Neurosurgery Coding Alert

Now's the Time to Review Your Revalidation Process

Danger: Medicare can pull billing privileges for noncompliance

If your practice bills Medicare, you need to get a handle on Medicare's revalidation process immediately. Failing to do so allows your carrier or fiscal intermediary to pull the plug on your billing privileges.

Background: According to CMS ruling 42 CFR 424.515 in the April 21, 2006, Federal Register, all Medicare providers must revalidate their Medicare information on file, via a CMS-855 form, within 60 days of receiving a written revalidation request from their CMS fiscal intermediary or carrier, says Lyndean Brick, JD, senior vice president of Murer Consultants Inc. in Joliet, Ill.

There's more: "Generally speaking, after a provider submits a complete CMS-855, either in response to a revalidation request or otherwise, the provider must then revalidate his or her entire CMS-855 filing once every five years -- or within 90 days after any change in his or her Medicare provider information," Brick says.

Know What CMS Wants

If you-re not sure what kind of information you need to have lined up for CMS for revalidation, check out a copy of the Medicare enrollment form at http://www.cms.hhs.gov/cmsforms/downloads/cms855i.pdf.

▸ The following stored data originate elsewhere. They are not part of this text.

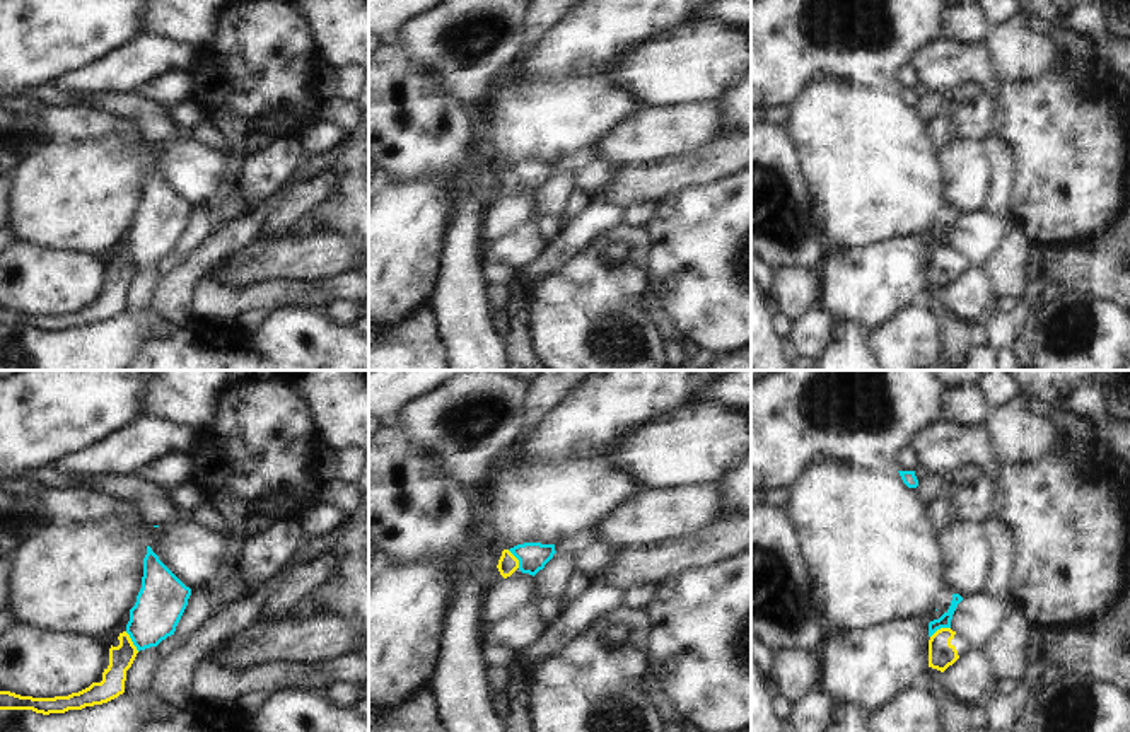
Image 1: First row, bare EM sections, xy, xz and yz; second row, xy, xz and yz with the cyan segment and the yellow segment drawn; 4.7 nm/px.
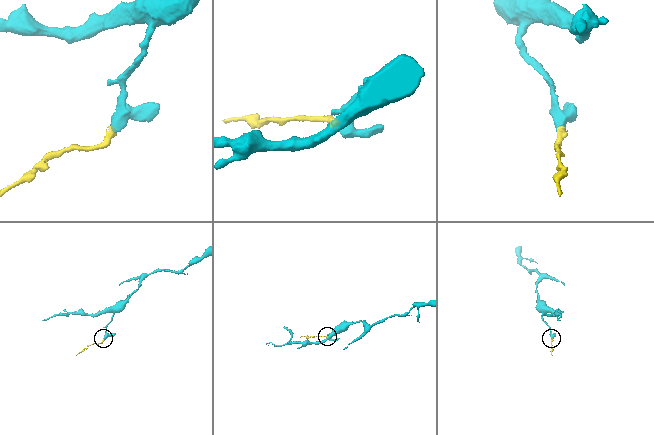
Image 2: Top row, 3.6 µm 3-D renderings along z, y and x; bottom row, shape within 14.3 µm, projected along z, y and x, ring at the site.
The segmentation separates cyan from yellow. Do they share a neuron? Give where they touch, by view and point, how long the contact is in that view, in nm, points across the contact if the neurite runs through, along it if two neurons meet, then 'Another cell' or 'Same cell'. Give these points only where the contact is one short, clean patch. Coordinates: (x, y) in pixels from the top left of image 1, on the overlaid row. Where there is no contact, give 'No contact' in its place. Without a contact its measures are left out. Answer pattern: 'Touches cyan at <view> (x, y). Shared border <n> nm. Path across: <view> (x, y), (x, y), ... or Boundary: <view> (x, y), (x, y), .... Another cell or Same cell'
Touches cyan at xy (132, 640). Shared border 120 nm. Boundary: xy (125, 632), (139, 650). Another cell.

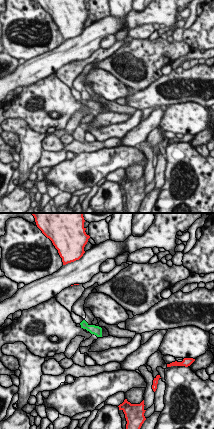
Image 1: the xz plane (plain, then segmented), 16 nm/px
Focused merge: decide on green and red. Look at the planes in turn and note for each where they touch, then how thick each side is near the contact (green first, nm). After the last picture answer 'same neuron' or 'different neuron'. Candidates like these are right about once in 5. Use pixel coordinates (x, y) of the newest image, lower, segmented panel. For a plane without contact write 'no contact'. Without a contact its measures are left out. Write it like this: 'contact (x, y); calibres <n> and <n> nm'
no contact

You-ll notice that the agency requires a slew of information ranging from your practice name to your licensure status. You may find that pieces of this required information are out of date for your practice or facility, and if that's the case, you should fix that fast and submit a fresh 855 form to CMS.

Important: As you update your information, consider consistency a top priority. "One of the biggest problem areas we find is that providers aren't consistent with names, among other things in their legal documentation," Brick says.

Critical: And now, with national provider identifier (NPI) requirements in full-swing, the practice or facility name and other information you-ve filed on your NPI application must match your legal documentation.

"Even if one little thing gets out of whack and CMS catches it, its contractors can stop reimbursement," Brick says, "even something as small as your IRS information not matching your NPI information."

Tip: See below for a list of questions you should be asking when you audit your information on file.

Keep an Eye on the Timing

CMS will enforce the revalidation process over a five-year period that began last year. The initial revalidation efforts have focused on Medicare contractors- top-100 billers -- but that doesn't mean you can't ready your practice now.

"CMS will continue to push forward with its revalidation efforts with smaller healthcare organizations as the effort phases in," Brick says. You-re much better off being prepared with your most up-to-date information on-hand than to be scrambling and risk having your billing privileges revoked.

In short: Medicare providers have a lot of housecleaning to do in their legal documentation so they can turn in a clean and up-to-date 855 form. And from here on out, anytime you have a change in your legal information, even something as small as an address change, you need to notify Medicare of that change within 90 days.